10.8% unemployment, 6.2% inflation, and a doubling of the deficit over the previous year. Those were the cold truths that President Reagan and Republicans faced in November 1982. Yet despite this bleak economic news, and widespread predictions that Republicans would lose the Senate, they retained their 54 Senate seats and limited House losses to 27 seats, many as a result of redistricting. In 2010, the shoe could be on the other foot. President Obama and congressional Democrats could be riding out the worst recession since, at least, 1982. And Republicans will be salivating at the chance to pick up seats by tying Democrats to Obama and the economy.
So, what did Republicans do in ’81 and ’82? Among other things, Reagan and his allies kept reminding people of why they didn’t like Carter/Mondale.
Even in 1982, the economy was described as suffering from the “Carter Recession.” Every bit of bad news was assigned to the previous regime; every morsel of good news was evidence of a Reagan-led recovery.
Right. “Carter Recession” was on the lips of every Republican in D.C. in the early 1980s. As a substantive matter, the label was foolish — blaming Carter for inflation and global oil prices didn’t make sense — but the GOP needed a way to constantly remind the public (and the media) of perceived failures of the previous administration.
When Reagan’s initial round of massive tax cuts failed to produce the desired results — unemployment soared after Reagan and the GOP’s plan passed — it became all the more important to characterize Carter as the villain.
The relevance of this to the current landscape should be obvious. One of the most effective spin jobs Republicans launched, and the media embraced, this year was the notion that Democrats are not supposed to “look back” and “play the blame game” for the mess Bush/Cheney left. President Obama, we were told, was expected to fix the problems, not talk about those responsible for creating the problems.

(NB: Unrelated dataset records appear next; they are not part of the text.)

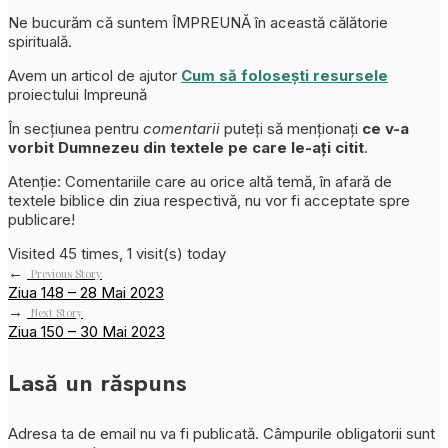
Ne bucurăm că suntem ÎMPREUNĂ în această călătorie
spirituală.
Avem un articol de ajutor
Cum să folosești resursele
proiectului Impreună
În secțiunea pentru
comentarii
puteți să menționați
ce v-a
vorbit Dumnezeu din textele pe care le-ați citit
.
Atenție: Comentariile care au orice altă temă, în afară de
textele biblice din ziua respectivă, nu vor fi acceptate spre
publicare!
Visited 45 times, 1 visit(s) today
←
Previous Story
Ziua 148 – 28 Mai 2023
→
Next Story
Ziua 150 – 30 Mai 2023
Lasă un răspuns
Adresa ta de email nu va fi publicată.
Câmpurile obligatorii sunt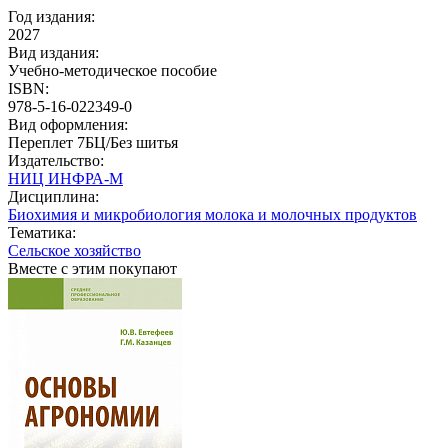
Год издания:
2027
Вид издания:
Учебно-методическое пособие
ISBN:
978-5-16-022349-0
Вид оформления:
Переплет 7БЦ/Без шитья
Издательство:
НИЦ ИНФРА-М
Дисциплина:
Биохимия и микробиология молока и молочных продуктов
Тематика:
Сельское хозяйство
Вместе с этим покупают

Jeb Bush told Sean Hannity in April, “If I had one humble criticism of President Obama, it would be to stop this notion of somehow framing everything in the context of ‘Everything was bad before I got here’ and focus on his duties, which we all want him to succeed. But constantly pushing down the previous president to make yourself look good I think is a bad thing.”
Obama hadn’t been “constantly pushing down” Bush’s failures, and everything really was bad before he got there, but Dems seemed sensitive to this criticism. And the majority party, displaying their strategic wisdom, effectively responded, “We’ll show you — we’ll stop mentioning Bush altogether! So there!”

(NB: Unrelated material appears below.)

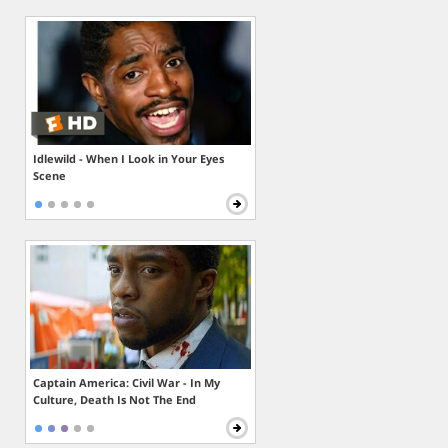
Idlewild - When I Look in Your Eyes
Scene
Captain America: Civil War - In My
Culture, Death Is Not The End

I realize there’s a limit to the public’s tolerance for shifting blame, but if the Reagan White House and its allies were throwing around “Carter Recession” quite a bit as late as 1982, shouldn’t Dems at least consider the possibility of mentioning the “Bush Recession?” Especially since it’s, you know, true?
Obama talks a great deal about the importance of taking responsibility. But there’s a reasonable case to be made that, by avoiding blame for Bush/Cheney, the president is taking too much responsibility for challenges that were almost entirely his predecessor’s fault.
Taking a step back to consider the year’s political fights, just about every single problem this administration has faced, and continues to face, stems from Bush’s failures, incompetence, and mismanagement. The moment President Obama was sworn in, he had to deal with an economy in free fall, soaring unemployment, a collapsing U.S. auto industry, a health care system in crisis, a housing crisis, a looming global warming catastrophe, two costly wars, a $1.2 trillion deficit, a $10 trillion debt, a pessimistic electorate, a Guantanamo fiasco, and a global landscape in which the United States had lost much of its global prestige.
Most of 2009 has been a debate about those who approve of the ways Obama is trying to clean up Bush’s mess and those who disapprove of the ways Obama is trying to clean up Bush’s mess. The common thread should be obvious here.
How Republicans convinced Democrats to stop even mentioning Bush’s name is one of the year’s most effective con jobs, but it’s not too late for the majority to shift back.
The former president’s name is somehow considered verboten in our political discourse. Given reality, and in the interests of accountability, isn’t it time to reintroduce the country to the reason they moved towards Democrats in the first place?